UN and partners launch humanitarian aid appeal for Libya crisis

Thousands of people wait in no man’s land in the hope of crossing into Tunisia from Libya at the Ras Adjir crossing
The United Nations and its partners today launched a $160 million appeal to address humanitarian needs arising from the crisis in Libya, where the Government’s violent crackdown against protesters demanding the ouster of Muammar Al-Qadhafi has sent around 200,000 people fleeing to neighbouring countries.

The appeal will help fund the current and planned activities of 17 aid groups in assisting people who have fled and for other affected people in Libya for the next three months, covering areas such as food security, nutrition, health care, water and sanitation and shelter.

“This appeal is based on planning scenario projecting up to 400,000 people leaving Libya – including the 200,000 who have left to date – and another 600,000 people inside Libya expected to need humanitarian aid to varying degrees,” said Valerie Amos, Under-Secretary-General for Humanitarian Affairs and Emergency Relief Coordinator.

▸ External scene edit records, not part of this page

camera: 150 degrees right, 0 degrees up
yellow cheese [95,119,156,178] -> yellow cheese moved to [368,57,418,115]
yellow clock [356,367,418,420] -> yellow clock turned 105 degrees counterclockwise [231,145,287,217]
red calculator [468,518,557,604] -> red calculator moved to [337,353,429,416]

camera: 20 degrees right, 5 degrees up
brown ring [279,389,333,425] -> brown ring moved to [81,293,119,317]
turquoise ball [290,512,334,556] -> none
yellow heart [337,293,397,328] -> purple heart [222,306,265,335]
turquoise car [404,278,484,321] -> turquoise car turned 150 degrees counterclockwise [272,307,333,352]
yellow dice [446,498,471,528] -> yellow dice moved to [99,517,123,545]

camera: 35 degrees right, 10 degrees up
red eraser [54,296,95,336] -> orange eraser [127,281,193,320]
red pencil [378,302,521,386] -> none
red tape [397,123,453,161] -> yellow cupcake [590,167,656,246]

Ms. Amos travelled to the Tunisia-Libya border on Saturday to review the ongoing relief effort for people fleeing Libya amid the recent violence. She told a news conference in Geneva today that the efforts of UN agencies and international partners, including Member States, had been scaled up considerably to meet the needs of the over 100,000 people who had thus far transited through Tunisia.

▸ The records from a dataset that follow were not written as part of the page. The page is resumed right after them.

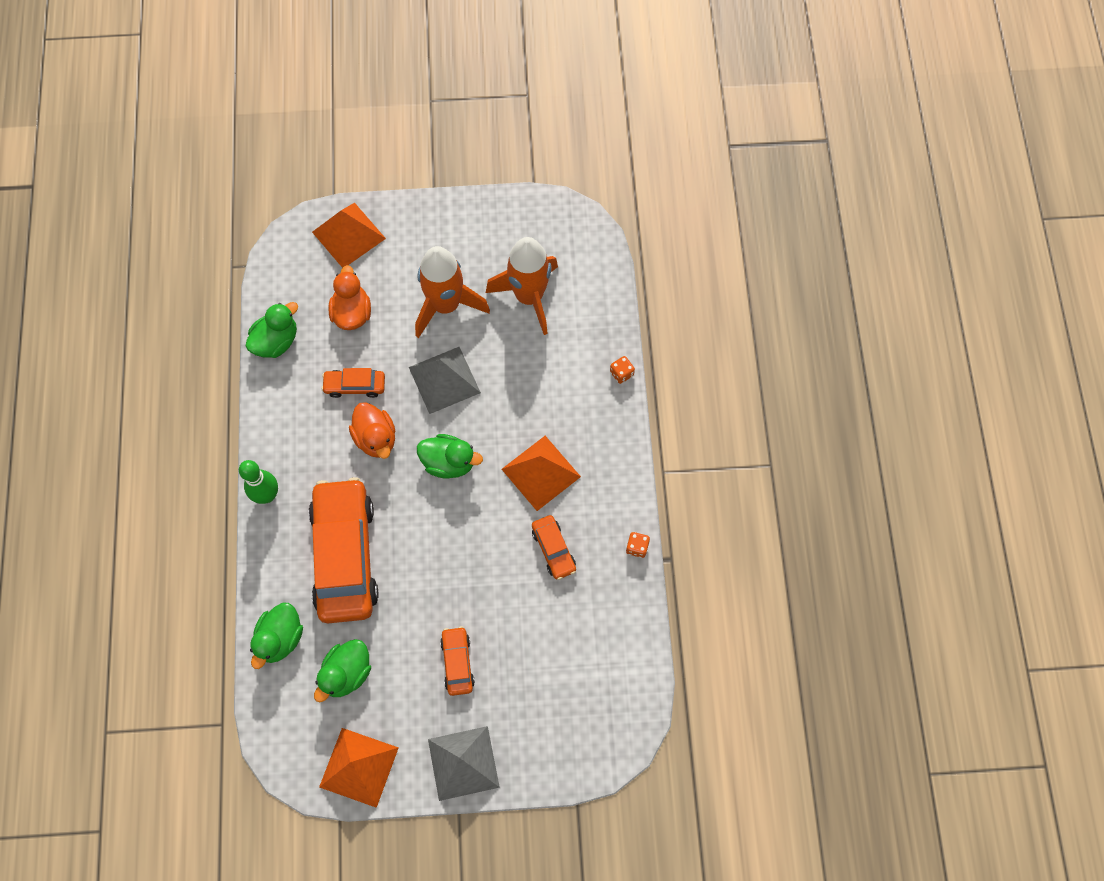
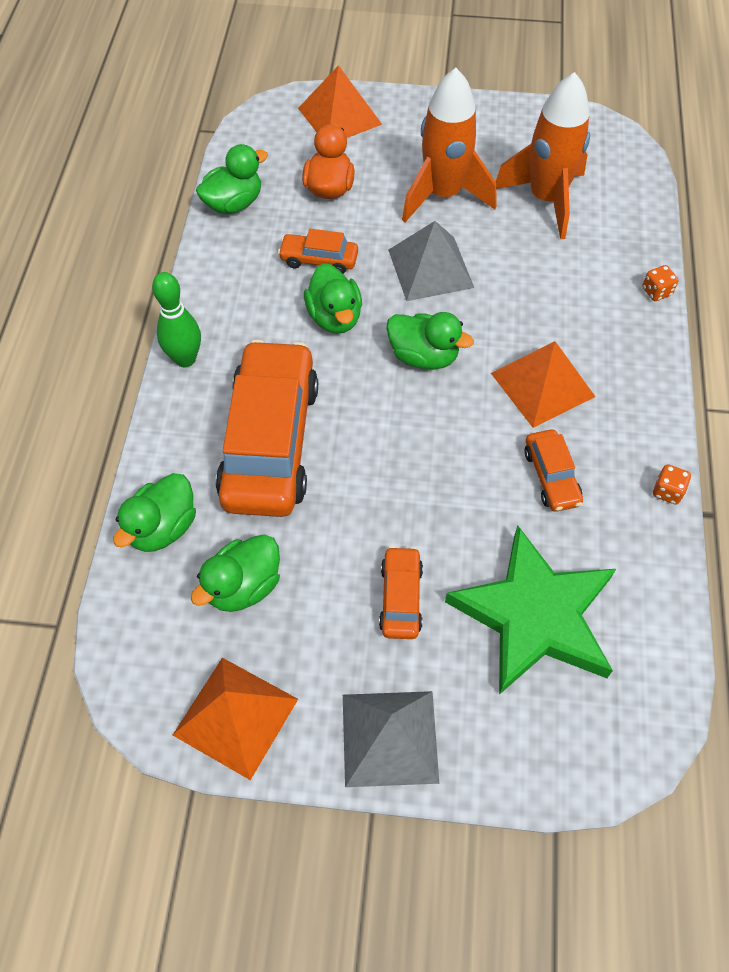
camera: 10 degrees right, 10 degrees down
orange duck [349,402,395,459] -> green duck [304,263,362,334]
none -> green star [445,525,616,695]

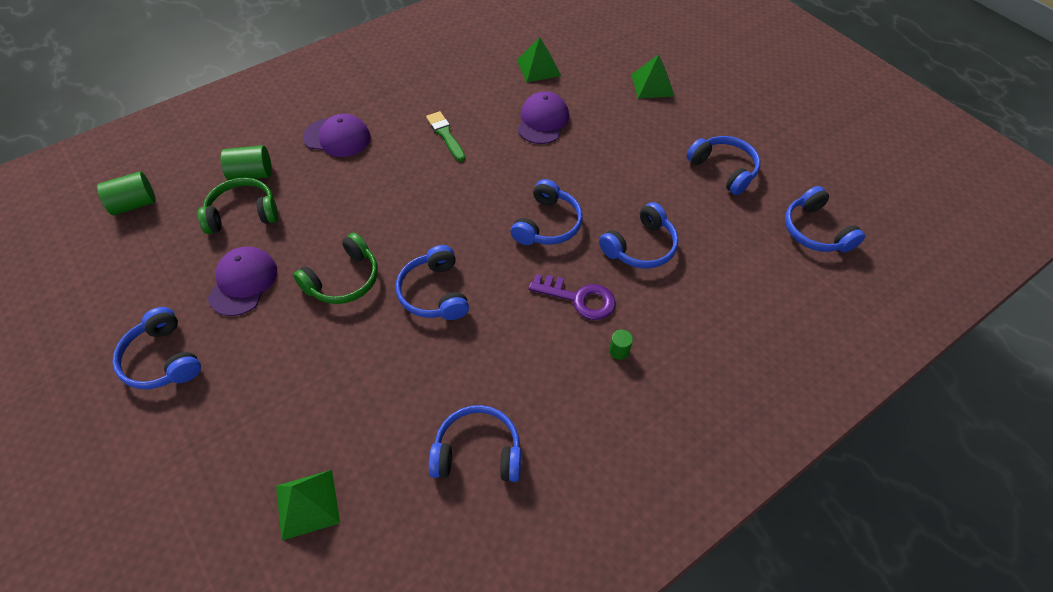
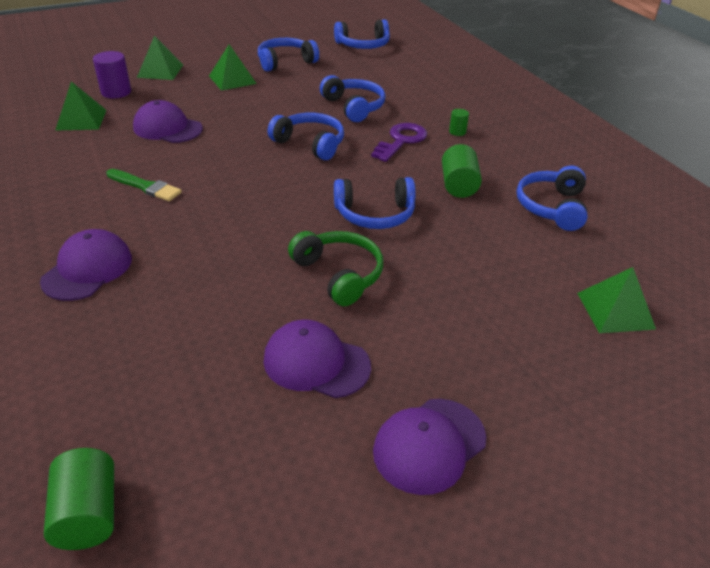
camera: 80 degrees left, 15 degrees down
blue headphones [112,307,201,389] -> purple cap [373,399,486,495]
green headphones [198,178,278,234] -> none
green cylinder [220,145,272,180] -> green cylinder moved to [442,144,482,198]
green brush [426,111,465,162] -> green brush turned 135 degrees counterclockwise [106,169,182,201]
none -> purple cylinder [93,51,131,98]
none -> green pyramid [209,44,257,91]

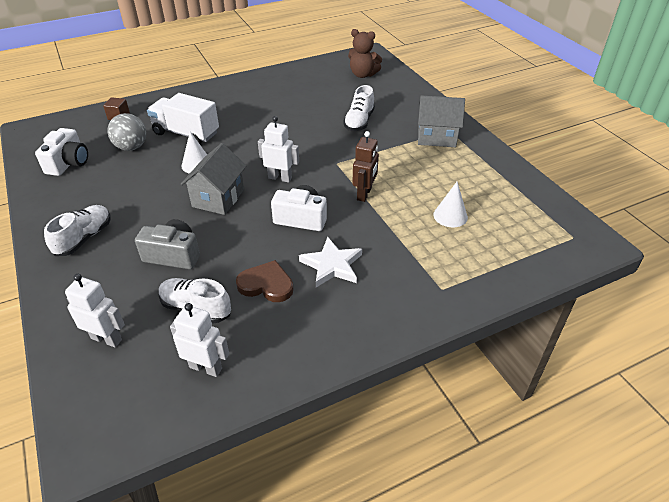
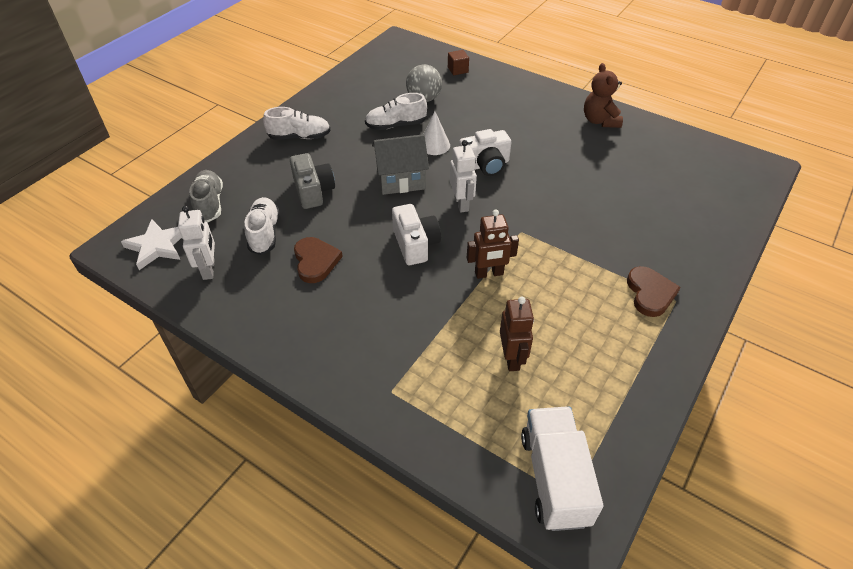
camera: 60 degrees right, 5 degrees up
white camera [35,128,88,176] -> white camera moved to [459,129,511,176]
white robot [65,274,125,347] -> grey shoe [189,170,223,222]
white truck [147,93,219,144] -> white truck moved to [521,407,603,531]
white star [299,237,362,287] -> white star moved to [121,219,182,270]
white shoe [343,85,375,131] -> white shoe moved to [365,93,427,130]
brown teddy bear [348,29,382,78] -> brown teddy bear moved to [584,63,623,128]
grey house [418,95,465,147] -> brown heart [627,266,681,317]
white cone [433,182,468,228] -> brown robot [500,297,534,371]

She also noted the appointment of Rashid Khalikov as the UN Humanitarian Coordinator for the Libyan crisis. Mr. Khalikov, the current Director of the Geneva branch of the UN Office for the Coordination of Humanitarian Affairs (OCHA), will work along with the UN resident coordinators for Tunisia, Egypt and Niger on operations along Libya’s border, she stated.

Both Ms. Amos and Secretary-General Ban Ki-moon have been calling for urgent humanitarian access for aid groups to people affected by the violence, which began in mid-February.

Mr. Ban discussed the “increasingly troubling humanitarian situation” in a telephone call yesterday with Libyan Foreign Minister Musa Kusa, who agreed to the Secretary-General’s suggestion of dispatching a humanitarian assessment team to the capital, Tripoli.

The Secretary-General has named Abdul Elah al-Khatib, a former foreign minister of Jordan, as his Special Envoy to Libya to undertake urgent consultations with the authorities in Tripoli and in the region on the immediate humanitarian situation as well as the wider dimensions of the crisis.

Speaking at the news briefing in Geneva, UN High Commissioner for Refugees António Guterres thanked those agencies and Governments which had helped with the massive repatriation exercise. Of the 120,000 people who had crossed the border into Tunisia – most of whom were migrant workers from different countries – only 15,000 were left as of today.

Mr. Guterres underlined that it is important for developed nations to offer resettlement opportunities for those who could not return home, including Somalis, Eritreans, Palestinians and Iraqis.